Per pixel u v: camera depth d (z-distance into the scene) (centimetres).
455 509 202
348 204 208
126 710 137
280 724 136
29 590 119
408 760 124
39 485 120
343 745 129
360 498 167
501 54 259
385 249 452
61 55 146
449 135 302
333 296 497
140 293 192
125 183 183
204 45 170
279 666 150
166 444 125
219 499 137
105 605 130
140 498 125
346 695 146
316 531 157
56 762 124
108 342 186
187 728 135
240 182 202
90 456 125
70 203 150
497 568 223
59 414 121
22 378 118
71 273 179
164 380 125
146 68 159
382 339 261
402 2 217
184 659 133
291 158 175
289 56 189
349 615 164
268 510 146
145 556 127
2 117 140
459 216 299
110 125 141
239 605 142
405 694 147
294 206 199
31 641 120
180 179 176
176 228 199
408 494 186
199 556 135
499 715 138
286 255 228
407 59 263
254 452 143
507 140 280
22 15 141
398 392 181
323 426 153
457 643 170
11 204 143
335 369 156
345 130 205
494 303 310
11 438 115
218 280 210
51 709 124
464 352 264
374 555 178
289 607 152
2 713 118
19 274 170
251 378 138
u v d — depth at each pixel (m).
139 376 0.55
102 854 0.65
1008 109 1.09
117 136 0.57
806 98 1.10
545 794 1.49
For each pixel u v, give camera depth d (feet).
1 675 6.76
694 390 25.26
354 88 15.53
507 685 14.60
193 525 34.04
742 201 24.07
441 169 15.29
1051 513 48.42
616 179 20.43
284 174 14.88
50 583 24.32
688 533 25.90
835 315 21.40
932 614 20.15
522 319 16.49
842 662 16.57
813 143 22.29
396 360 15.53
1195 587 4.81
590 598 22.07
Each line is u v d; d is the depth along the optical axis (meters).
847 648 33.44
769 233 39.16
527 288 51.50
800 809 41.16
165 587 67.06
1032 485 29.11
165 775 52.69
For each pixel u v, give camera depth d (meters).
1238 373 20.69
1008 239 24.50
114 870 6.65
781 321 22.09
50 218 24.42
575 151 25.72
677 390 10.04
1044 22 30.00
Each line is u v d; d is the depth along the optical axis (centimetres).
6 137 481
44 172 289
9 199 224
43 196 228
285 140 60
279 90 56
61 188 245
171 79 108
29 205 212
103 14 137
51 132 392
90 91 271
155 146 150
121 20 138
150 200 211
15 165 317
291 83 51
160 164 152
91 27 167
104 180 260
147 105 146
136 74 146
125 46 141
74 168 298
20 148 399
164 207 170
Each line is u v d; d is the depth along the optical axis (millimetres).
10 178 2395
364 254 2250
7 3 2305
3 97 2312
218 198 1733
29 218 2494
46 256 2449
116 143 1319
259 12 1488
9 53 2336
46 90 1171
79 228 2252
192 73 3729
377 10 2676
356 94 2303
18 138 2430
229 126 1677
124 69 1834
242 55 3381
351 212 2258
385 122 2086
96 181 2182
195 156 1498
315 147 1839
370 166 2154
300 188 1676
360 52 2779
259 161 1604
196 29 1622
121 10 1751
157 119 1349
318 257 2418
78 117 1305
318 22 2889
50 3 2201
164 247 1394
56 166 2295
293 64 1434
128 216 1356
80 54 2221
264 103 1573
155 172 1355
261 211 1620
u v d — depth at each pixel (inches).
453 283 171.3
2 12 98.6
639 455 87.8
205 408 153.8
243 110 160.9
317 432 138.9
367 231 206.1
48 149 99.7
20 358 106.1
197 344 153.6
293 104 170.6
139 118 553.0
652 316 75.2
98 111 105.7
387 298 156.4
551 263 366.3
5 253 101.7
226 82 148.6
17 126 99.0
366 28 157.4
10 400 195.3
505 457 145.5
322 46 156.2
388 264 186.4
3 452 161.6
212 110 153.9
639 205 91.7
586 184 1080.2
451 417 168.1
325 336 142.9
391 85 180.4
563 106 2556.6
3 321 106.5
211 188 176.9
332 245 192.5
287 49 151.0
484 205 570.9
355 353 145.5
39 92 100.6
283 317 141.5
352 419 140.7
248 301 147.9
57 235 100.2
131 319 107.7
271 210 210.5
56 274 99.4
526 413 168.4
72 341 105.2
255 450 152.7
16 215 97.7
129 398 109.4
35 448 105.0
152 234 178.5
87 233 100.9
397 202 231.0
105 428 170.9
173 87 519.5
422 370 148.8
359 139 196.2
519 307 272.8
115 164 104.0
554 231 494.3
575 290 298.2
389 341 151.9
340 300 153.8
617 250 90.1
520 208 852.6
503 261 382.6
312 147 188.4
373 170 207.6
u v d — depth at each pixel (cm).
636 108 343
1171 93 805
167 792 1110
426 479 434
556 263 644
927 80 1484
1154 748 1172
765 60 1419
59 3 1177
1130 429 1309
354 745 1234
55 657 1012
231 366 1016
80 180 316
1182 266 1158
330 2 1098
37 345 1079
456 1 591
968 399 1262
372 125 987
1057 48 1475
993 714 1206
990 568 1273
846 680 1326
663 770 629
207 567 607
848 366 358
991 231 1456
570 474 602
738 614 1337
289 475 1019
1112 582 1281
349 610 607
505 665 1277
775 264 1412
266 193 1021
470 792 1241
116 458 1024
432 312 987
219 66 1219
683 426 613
------------------------
» **BRIEF**: Return all of the data word for word.

» **TASK RESULT**:
Per pixel u v: camera depth d (z-distance into the scene) (centimetres).
455 509 202
348 204 208
126 710 137
280 724 136
29 590 119
408 760 124
39 485 120
343 745 129
360 498 167
501 54 259
385 249 452
61 55 146
449 135 302
333 296 497
140 293 192
125 183 183
204 45 170
279 666 150
166 444 125
219 499 137
105 605 130
140 498 125
346 695 146
316 531 157
56 762 124
108 342 186
187 728 135
240 182 202
90 456 125
70 203 150
497 568 223
59 414 121
22 378 118
71 273 179
164 380 125
146 68 159
382 339 261
402 2 217
184 659 133
291 158 175
289 56 189
349 615 164
268 510 146
145 556 127
2 117 140
459 216 299
110 125 141
239 605 142
405 694 147
294 206 199
31 641 120
180 179 176
176 228 199
408 494 186
199 556 135
499 715 138
286 255 228
407 59 263
254 452 143
507 140 280
22 15 141
398 392 181
323 426 153
457 643 170
11 204 143
335 369 156
345 130 205
494 303 310
11 438 115
218 280 210
51 709 124
464 352 264
374 555 178
289 607 152
2 713 118
19 274 170
251 378 138
u v d — depth at each pixel (m).
139 376 0.55
102 854 0.65
1008 109 1.09
117 136 0.57
806 98 1.10
545 794 1.49
For each pixel u v, give camera depth d (feet).
1 675 6.76
694 390 25.26
354 88 15.53
507 685 14.60
193 525 34.04
742 201 24.07
441 169 15.29
1051 513 48.42
616 179 20.43
284 174 14.88
50 583 24.32
688 533 25.90
835 315 21.40
932 614 20.15
522 319 16.49
842 662 16.57
813 143 22.29
396 360 15.53
1195 587 4.81
590 598 22.07
Each line is u v d; d is the depth along the optical axis (meters).
847 648 33.44
769 233 39.16
527 288 51.50
800 809 41.16
165 587 67.06
1032 485 29.11
165 775 52.69
For each pixel u v, give camera depth d (meters).
1238 373 20.69
1008 239 24.50
114 870 6.65
781 321 22.09
50 218 24.42
575 151 25.72
677 390 10.04
1044 22 30.00
Each line is u v d; d is the depth along the optical axis (centimetres).
6 137 481
44 172 289
9 199 224
43 196 228
285 140 60
279 90 56
61 188 245
171 79 108
29 205 212
103 14 137
51 132 392
90 91 271
155 146 150
121 20 138
150 200 211
15 165 317
291 83 51
160 164 152
91 27 167
104 180 260
147 105 146
136 74 146
125 46 141
74 168 298
20 148 399
164 207 170
Each line is u v d; d is the depth along the optical axis (millimetres).
10 178 2395
364 254 2250
7 3 2305
3 97 2312
218 198 1733
29 218 2494
46 256 2449
116 143 1319
259 12 1488
9 53 2336
46 90 1171
79 228 2252
192 73 3729
377 10 2676
356 94 2303
18 138 2430
229 126 1677
124 69 1834
242 55 3381
351 212 2258
385 122 2086
96 181 2182
195 156 1498
315 147 1839
370 166 2154
300 188 1676
360 52 2779
259 161 1604
196 29 1622
121 10 1751
157 119 1349
318 257 2418
78 117 1305
318 22 2889
50 3 2201
164 247 1394
56 166 2295
293 64 1434
128 216 1356
80 54 2221
264 103 1573
155 172 1355
261 211 1620
u v d — depth at each pixel (inches).
453 283 171.3
2 12 98.6
639 455 87.8
205 408 153.8
243 110 160.9
317 432 138.9
367 231 206.1
48 149 99.7
20 358 106.1
197 344 153.6
293 104 170.6
139 118 553.0
652 316 75.2
98 111 105.7
387 298 156.4
551 263 366.3
5 253 101.7
226 82 148.6
17 126 99.0
366 28 157.4
10 400 195.3
505 457 145.5
322 46 156.2
388 264 186.4
3 452 161.6
212 110 153.9
639 205 91.7
586 184 1080.2
451 417 168.1
325 336 142.9
391 85 180.4
563 106 2556.6
3 321 106.5
211 188 176.9
332 245 192.5
287 49 151.0
484 205 570.9
355 353 145.5
39 92 100.6
283 317 141.5
352 419 140.7
248 301 147.9
57 235 100.2
131 319 107.7
271 210 210.5
56 274 99.4
526 413 168.4
72 341 105.2
255 450 152.7
16 215 97.7
129 398 109.4
35 448 105.0
152 234 178.5
87 233 100.9
397 202 231.0
105 428 170.9
173 87 519.5
422 370 148.8
359 139 196.2
519 307 272.8
115 164 104.0
554 231 494.3
575 290 298.2
389 341 151.9
340 300 153.8
617 250 90.1
520 208 852.6
503 261 382.6
312 147 188.4
373 170 207.6
u v d — depth at each pixel (cm).
636 108 343
1171 93 805
167 792 1110
426 479 434
556 263 644
927 80 1484
1154 748 1172
765 60 1419
59 3 1177
1130 429 1309
354 745 1234
55 657 1012
231 366 1016
80 180 316
1182 266 1158
330 2 1098
37 345 1079
456 1 591
968 399 1262
372 125 987
1057 48 1475
993 714 1206
990 568 1273
846 680 1326
663 770 629
207 567 607
848 366 358
991 231 1456
570 474 602
738 614 1337
289 475 1019
1112 582 1281
349 610 607
505 665 1277
775 264 1412
266 193 1021
470 792 1241
116 458 1024
432 312 987
219 66 1219
683 426 613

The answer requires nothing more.